### The task
Give each non-blank line of the records in the stretch from the line containing "## Module Overview" through the line containing "mklink /D carbon ../carbon", both included, as one string in a JSON list. List no other lines.

### Data
-*-*-
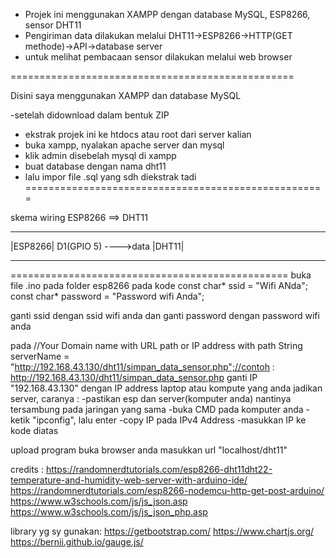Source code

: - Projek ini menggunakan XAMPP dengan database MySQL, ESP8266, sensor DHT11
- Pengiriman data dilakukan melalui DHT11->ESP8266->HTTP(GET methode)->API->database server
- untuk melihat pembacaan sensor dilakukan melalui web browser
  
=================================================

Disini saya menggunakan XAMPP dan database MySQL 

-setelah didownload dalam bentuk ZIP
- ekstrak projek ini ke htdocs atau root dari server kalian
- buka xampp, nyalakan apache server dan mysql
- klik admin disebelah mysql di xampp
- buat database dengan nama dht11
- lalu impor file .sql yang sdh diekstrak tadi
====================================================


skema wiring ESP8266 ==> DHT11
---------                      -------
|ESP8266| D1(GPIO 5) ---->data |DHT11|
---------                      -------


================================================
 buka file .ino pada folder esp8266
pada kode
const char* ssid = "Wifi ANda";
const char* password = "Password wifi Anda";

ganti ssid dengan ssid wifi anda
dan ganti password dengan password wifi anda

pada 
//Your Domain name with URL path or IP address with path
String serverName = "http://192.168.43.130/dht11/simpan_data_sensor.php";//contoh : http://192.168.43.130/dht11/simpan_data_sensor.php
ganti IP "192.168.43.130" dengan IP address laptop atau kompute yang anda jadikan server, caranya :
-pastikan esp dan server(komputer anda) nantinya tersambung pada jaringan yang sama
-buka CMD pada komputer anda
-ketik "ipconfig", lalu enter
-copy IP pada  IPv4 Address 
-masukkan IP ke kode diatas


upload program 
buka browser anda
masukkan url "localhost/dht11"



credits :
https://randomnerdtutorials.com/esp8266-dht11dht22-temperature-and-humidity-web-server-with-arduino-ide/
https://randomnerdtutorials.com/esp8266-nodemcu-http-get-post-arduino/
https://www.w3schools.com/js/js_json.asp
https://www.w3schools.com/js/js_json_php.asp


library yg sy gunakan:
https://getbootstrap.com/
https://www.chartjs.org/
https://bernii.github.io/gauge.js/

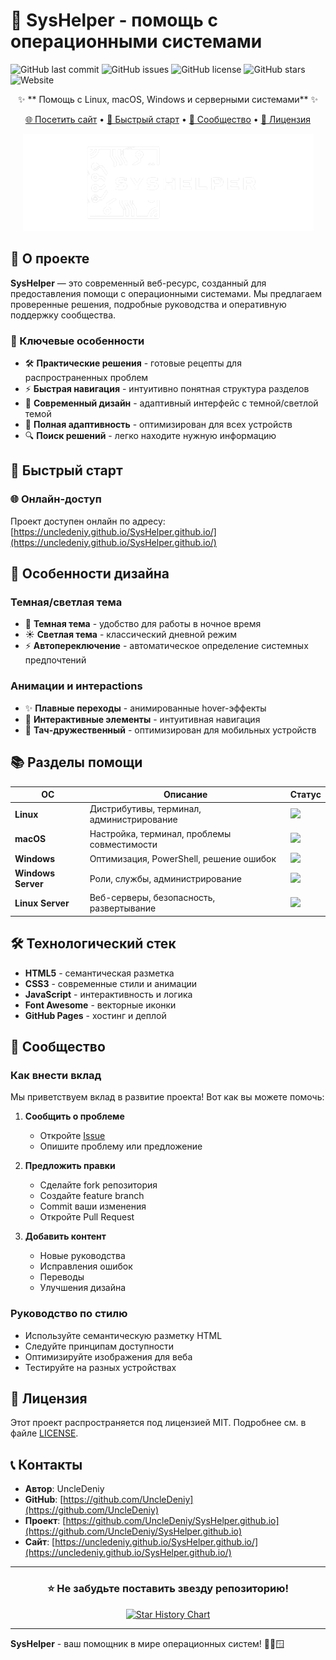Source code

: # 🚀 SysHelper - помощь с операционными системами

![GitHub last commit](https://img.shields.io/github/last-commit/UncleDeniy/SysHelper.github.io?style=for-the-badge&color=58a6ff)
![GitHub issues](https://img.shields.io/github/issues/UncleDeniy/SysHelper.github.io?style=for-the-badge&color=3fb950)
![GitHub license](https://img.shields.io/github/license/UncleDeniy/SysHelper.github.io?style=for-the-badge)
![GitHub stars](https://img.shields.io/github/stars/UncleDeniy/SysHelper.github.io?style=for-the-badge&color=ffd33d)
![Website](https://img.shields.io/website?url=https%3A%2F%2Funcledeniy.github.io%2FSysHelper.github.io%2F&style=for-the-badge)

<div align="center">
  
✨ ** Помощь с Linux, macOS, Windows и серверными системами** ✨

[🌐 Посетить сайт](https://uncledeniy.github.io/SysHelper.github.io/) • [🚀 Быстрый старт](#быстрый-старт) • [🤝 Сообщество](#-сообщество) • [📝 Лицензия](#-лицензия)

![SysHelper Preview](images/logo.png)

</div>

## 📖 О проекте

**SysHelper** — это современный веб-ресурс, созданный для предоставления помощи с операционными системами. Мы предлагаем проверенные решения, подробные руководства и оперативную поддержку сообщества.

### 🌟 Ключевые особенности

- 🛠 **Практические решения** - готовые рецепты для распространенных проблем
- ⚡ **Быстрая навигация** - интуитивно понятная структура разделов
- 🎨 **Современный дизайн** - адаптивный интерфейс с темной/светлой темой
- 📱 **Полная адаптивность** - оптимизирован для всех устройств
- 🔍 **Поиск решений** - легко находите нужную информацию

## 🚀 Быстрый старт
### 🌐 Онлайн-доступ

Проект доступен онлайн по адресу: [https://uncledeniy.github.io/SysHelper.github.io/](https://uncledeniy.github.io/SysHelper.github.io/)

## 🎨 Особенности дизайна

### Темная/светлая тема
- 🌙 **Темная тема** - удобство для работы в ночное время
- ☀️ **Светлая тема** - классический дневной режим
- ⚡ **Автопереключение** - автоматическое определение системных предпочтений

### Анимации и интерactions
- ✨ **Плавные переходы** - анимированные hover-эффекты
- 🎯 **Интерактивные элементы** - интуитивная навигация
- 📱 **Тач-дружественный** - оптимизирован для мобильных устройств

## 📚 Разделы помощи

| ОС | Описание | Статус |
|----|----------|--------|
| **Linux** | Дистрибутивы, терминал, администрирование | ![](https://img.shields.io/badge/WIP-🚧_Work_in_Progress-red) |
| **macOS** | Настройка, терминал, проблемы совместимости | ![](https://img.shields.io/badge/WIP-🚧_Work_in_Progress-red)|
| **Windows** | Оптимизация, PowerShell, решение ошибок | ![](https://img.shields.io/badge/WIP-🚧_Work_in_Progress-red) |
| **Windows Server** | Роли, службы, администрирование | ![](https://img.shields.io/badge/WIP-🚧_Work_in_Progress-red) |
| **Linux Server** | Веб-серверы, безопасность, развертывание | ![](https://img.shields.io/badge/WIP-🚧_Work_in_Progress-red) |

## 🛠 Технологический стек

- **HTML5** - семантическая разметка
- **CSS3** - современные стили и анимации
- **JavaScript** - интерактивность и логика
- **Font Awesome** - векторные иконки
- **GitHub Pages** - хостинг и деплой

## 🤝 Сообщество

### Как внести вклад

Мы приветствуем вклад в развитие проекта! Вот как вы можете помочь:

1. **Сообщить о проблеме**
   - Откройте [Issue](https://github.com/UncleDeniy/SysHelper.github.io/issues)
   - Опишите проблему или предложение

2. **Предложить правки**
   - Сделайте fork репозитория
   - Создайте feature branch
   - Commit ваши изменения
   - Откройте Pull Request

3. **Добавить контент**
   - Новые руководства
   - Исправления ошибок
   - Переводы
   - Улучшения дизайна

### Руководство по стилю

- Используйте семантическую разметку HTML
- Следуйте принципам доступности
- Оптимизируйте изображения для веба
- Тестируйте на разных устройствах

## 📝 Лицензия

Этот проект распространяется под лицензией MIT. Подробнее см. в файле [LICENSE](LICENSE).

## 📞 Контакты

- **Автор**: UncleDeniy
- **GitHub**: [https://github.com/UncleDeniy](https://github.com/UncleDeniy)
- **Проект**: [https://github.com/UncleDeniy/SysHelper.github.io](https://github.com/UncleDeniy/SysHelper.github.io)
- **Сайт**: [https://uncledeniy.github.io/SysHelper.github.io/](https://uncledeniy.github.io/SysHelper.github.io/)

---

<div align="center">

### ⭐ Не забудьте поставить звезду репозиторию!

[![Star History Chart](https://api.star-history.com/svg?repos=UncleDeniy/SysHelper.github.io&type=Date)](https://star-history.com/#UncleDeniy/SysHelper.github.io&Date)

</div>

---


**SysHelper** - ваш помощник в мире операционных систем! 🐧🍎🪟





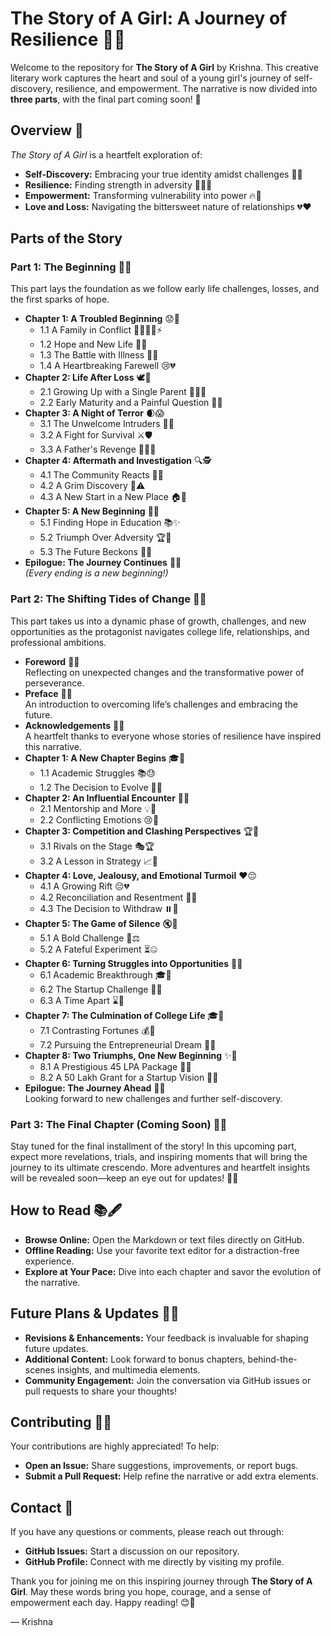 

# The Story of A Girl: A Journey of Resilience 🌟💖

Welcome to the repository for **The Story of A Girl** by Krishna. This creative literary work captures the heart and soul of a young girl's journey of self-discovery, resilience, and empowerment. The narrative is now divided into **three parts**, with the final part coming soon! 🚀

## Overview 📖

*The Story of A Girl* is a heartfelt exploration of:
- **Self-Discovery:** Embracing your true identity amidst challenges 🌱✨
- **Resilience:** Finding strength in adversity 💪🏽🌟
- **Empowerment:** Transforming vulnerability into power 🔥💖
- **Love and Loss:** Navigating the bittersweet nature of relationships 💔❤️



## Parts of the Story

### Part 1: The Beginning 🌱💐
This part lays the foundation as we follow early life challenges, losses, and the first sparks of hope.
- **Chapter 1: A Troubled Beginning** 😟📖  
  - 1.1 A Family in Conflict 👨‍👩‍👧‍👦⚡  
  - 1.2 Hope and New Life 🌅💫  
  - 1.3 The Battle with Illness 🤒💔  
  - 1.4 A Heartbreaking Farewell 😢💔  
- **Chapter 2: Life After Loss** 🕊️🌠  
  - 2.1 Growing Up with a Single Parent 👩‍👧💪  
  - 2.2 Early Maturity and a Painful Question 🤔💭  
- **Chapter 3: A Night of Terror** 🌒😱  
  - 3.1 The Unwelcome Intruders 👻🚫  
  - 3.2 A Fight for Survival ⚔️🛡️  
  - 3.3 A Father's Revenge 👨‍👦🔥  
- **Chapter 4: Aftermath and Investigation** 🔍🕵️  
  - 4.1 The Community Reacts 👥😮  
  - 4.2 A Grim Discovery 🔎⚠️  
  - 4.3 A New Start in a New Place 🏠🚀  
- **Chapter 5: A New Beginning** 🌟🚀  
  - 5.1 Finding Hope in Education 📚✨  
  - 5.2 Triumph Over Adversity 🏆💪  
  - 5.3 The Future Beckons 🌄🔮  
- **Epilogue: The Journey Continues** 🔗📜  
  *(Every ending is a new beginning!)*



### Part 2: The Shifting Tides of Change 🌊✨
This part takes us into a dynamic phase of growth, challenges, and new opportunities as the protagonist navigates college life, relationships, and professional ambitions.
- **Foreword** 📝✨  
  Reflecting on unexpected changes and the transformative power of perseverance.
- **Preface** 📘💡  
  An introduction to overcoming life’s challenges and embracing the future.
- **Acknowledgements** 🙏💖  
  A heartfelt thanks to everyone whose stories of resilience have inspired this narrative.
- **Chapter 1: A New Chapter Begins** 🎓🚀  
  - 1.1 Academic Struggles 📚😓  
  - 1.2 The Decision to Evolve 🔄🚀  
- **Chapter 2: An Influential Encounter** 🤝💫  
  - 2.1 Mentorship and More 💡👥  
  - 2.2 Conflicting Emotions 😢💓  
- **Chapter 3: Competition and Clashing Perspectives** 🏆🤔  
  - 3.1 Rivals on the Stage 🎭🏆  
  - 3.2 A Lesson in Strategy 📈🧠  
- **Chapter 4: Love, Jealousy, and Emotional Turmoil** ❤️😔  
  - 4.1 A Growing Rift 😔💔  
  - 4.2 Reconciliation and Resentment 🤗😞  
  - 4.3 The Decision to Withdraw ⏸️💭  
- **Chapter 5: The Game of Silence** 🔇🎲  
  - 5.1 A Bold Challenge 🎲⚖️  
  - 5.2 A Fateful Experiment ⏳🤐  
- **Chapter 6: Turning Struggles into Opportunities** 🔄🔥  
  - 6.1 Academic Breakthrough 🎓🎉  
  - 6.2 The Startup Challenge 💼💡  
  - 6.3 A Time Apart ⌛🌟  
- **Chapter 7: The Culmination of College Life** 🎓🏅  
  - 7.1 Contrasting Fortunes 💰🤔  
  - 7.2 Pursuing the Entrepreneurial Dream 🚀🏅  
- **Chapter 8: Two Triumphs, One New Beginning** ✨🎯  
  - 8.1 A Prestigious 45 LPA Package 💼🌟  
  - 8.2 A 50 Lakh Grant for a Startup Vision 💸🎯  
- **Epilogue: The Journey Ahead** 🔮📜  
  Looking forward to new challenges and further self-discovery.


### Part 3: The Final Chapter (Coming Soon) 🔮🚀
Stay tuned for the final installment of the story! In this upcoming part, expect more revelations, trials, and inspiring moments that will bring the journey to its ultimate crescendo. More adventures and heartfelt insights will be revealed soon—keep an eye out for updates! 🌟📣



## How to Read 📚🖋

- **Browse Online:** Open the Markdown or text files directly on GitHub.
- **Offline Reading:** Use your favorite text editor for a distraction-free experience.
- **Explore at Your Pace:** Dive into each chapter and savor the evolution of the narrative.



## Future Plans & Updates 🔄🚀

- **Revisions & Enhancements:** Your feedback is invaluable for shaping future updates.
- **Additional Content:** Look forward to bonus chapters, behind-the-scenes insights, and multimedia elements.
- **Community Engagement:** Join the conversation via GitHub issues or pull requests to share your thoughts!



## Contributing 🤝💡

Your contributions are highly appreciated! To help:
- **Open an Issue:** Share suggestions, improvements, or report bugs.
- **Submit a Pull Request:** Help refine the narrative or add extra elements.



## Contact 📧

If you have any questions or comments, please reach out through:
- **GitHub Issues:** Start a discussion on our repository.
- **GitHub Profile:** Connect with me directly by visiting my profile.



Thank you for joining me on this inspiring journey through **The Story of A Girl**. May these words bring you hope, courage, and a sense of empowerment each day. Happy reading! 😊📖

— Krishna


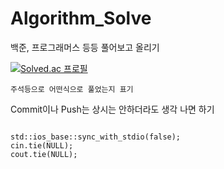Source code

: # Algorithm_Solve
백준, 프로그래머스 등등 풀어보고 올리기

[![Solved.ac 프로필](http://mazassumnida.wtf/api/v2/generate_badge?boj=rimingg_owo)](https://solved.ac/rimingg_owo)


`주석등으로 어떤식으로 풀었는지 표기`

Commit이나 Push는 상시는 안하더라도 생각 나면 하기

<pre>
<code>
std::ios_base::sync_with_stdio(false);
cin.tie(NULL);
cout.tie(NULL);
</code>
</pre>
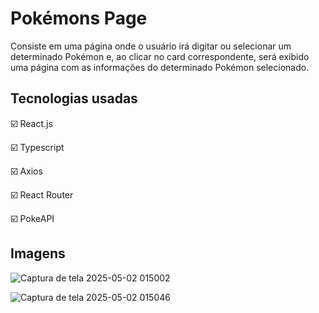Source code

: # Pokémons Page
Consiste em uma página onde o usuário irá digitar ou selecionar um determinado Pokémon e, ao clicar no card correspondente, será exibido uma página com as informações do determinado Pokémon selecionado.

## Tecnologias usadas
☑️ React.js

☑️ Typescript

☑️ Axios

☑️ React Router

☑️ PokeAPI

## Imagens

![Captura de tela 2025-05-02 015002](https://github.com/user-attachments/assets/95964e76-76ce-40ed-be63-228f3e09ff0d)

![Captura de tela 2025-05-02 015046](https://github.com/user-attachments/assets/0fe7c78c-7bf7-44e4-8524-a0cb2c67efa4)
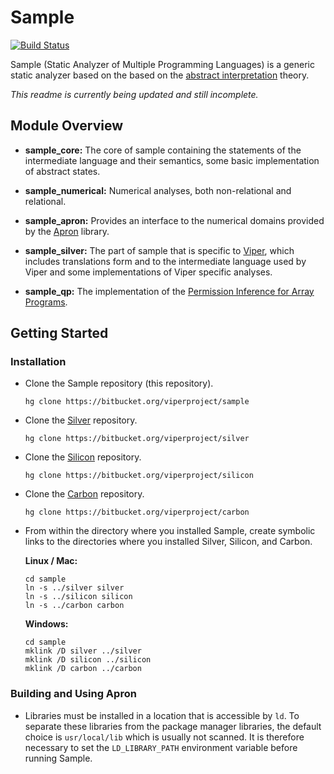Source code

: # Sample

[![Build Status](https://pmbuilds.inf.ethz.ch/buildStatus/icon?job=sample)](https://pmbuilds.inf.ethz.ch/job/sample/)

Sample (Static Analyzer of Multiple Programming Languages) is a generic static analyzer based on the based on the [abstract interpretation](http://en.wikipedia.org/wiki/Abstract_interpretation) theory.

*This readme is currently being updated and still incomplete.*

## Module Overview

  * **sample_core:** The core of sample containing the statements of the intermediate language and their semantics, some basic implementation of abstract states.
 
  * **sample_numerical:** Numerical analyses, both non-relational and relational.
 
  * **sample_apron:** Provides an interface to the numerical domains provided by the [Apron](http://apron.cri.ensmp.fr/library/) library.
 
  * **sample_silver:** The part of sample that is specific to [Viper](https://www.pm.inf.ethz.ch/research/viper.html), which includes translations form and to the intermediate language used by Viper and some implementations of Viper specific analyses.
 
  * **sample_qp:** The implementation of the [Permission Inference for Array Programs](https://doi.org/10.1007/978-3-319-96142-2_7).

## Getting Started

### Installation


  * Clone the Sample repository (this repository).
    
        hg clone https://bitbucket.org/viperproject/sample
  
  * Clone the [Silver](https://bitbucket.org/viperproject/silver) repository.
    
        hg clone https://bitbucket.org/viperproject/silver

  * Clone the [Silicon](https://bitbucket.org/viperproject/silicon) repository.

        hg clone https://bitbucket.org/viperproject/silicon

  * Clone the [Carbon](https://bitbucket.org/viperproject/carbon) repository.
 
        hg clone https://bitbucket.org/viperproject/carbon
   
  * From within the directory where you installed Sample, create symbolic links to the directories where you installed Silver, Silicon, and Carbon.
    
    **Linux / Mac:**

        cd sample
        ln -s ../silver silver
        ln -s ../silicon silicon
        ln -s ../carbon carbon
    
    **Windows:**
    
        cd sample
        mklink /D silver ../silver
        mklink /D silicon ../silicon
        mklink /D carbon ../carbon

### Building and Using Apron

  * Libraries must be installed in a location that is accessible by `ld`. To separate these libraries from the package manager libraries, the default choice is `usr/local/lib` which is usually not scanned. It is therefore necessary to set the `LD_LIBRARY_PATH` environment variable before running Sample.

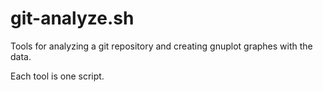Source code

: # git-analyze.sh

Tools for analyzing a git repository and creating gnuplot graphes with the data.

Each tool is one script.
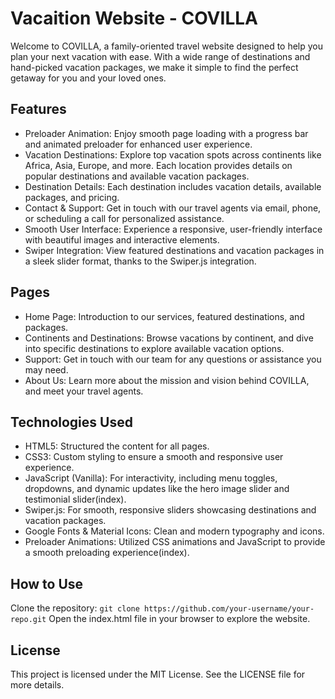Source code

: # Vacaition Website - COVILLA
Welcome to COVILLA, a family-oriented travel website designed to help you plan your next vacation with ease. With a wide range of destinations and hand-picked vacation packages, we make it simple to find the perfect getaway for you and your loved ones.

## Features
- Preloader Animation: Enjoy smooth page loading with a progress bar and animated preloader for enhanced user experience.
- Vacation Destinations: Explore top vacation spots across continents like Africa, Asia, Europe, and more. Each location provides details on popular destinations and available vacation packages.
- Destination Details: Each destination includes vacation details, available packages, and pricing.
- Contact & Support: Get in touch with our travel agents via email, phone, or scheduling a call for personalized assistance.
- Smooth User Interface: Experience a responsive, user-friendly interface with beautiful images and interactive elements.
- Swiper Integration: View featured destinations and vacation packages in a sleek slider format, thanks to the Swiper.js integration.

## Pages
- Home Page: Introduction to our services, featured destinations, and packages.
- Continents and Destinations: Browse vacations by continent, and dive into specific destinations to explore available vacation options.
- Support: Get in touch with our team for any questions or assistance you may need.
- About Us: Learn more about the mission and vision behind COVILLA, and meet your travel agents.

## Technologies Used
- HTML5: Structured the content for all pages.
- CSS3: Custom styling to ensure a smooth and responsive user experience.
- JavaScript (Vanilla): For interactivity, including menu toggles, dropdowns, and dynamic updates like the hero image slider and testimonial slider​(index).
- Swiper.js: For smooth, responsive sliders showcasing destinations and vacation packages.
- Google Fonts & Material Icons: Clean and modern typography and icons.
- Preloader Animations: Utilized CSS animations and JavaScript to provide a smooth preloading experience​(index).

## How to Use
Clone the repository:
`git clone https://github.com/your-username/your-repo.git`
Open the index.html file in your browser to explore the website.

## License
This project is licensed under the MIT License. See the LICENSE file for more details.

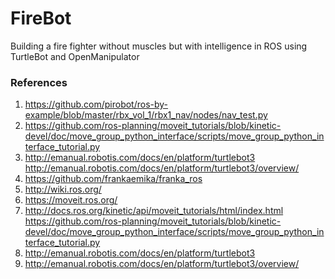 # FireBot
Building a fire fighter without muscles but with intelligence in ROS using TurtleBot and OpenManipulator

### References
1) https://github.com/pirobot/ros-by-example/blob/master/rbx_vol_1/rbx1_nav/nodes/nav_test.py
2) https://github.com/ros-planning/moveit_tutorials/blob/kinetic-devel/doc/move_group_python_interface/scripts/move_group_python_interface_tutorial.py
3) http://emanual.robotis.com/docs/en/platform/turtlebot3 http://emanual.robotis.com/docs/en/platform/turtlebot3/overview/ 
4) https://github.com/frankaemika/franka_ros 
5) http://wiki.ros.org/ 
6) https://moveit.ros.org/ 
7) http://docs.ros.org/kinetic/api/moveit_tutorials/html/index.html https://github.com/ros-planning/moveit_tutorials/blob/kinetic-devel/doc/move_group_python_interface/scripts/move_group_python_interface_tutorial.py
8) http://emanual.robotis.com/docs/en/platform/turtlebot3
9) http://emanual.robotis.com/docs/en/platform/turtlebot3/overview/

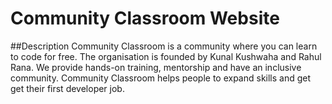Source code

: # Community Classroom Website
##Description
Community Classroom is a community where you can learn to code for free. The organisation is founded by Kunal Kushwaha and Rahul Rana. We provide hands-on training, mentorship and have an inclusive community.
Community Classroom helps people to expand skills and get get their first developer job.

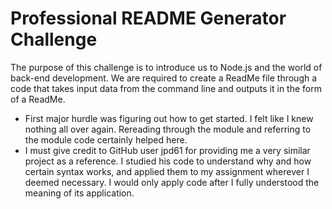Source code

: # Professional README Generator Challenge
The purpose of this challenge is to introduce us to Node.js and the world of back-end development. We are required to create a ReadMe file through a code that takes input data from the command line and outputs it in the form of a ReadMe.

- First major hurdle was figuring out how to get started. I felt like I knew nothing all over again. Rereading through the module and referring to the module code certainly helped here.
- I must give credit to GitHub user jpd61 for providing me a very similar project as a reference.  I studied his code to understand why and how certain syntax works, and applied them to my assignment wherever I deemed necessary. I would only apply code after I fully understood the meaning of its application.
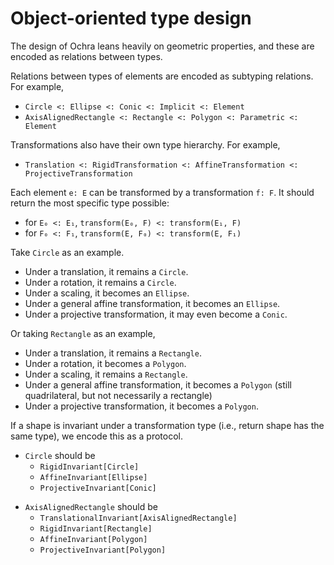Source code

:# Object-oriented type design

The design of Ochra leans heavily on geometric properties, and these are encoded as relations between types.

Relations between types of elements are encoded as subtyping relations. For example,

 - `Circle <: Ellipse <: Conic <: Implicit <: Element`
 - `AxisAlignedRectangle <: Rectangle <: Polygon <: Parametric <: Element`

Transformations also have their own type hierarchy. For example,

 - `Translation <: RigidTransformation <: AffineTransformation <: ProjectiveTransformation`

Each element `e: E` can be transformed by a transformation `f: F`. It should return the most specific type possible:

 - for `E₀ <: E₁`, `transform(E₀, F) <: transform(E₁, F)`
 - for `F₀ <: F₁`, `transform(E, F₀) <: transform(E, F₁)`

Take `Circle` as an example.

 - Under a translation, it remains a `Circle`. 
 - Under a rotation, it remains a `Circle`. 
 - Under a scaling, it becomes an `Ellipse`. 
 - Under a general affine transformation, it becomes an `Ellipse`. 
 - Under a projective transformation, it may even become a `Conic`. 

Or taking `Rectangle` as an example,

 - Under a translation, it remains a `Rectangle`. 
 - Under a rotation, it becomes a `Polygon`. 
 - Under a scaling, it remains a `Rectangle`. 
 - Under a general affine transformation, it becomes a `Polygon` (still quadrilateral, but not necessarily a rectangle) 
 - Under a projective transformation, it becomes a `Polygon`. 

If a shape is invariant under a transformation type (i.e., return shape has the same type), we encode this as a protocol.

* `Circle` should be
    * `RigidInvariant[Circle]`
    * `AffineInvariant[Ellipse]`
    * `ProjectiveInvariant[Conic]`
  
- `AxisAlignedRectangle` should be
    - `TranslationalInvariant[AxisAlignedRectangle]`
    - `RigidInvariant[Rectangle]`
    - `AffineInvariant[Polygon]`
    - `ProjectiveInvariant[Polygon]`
-*-*-
### Expected answer
[
  "## Module Overview",
  "  * **sample_core:** The core of sample containing the statements of the intermediate language and their semantics, some basic implementation of abstract states.",
  "  * **sample_numerical:** Numerical analyses, both non-relational and relational.",
  "  * **sample_apron:** Provides an interface to the numerical domains provided by the [Apron](http://apron.cri.ensmp.fr/library/) library.",
  "  * **sample_silver:** The part of sample that is specific to [Viper](https://www.pm.inf.ethz.ch/research/viper.html), which includes translations form and to the intermediate language used by Viper and some implementations of Viper specific analyses.",
  "  * **sample_qp:** The implementation of the [Permission Inference for Array Programs](https://doi.org/10.1007/978-3-319-96142-2_7).",
  "## Getting Started",
  "### Installation",
  "  * Clone the Sample repository (this repository).",
  "        hg clone https://bitbucket.org/viperproject/sample",
  "  * Clone the [Silver](https://bitbucket.org/viperproject/silver) repository.",
  "        hg clone https://bitbucket.org/viperproject/silver",
  "  * Clone the [Silicon](https://bitbucket.org/viperproject/silicon) repository.",
  "        hg clone https://bitbucket.org/viperproject/silicon",
  "  * Clone the [Carbon](https://bitbucket.org/viperproject/carbon) repository.",
  "        hg clone https://bitbucket.org/viperproject/carbon",
  "  * From within the directory where you installed Sample, create symbolic links to the directories where you installed Silver, Silicon, and Carbon.",
  "    **Linux / Mac:**",
  "        cd sample",
  "        ln -s ../silver silver",
  "        ln -s ../silicon silicon",
  "        ln -s ../carbon carbon",
  "    **Windows:**",
  "        cd sample",
  "        mklink /D silver ../silver",
  "        mklink /D silicon ../silicon",
  "        mklink /D carbon ../carbon"
]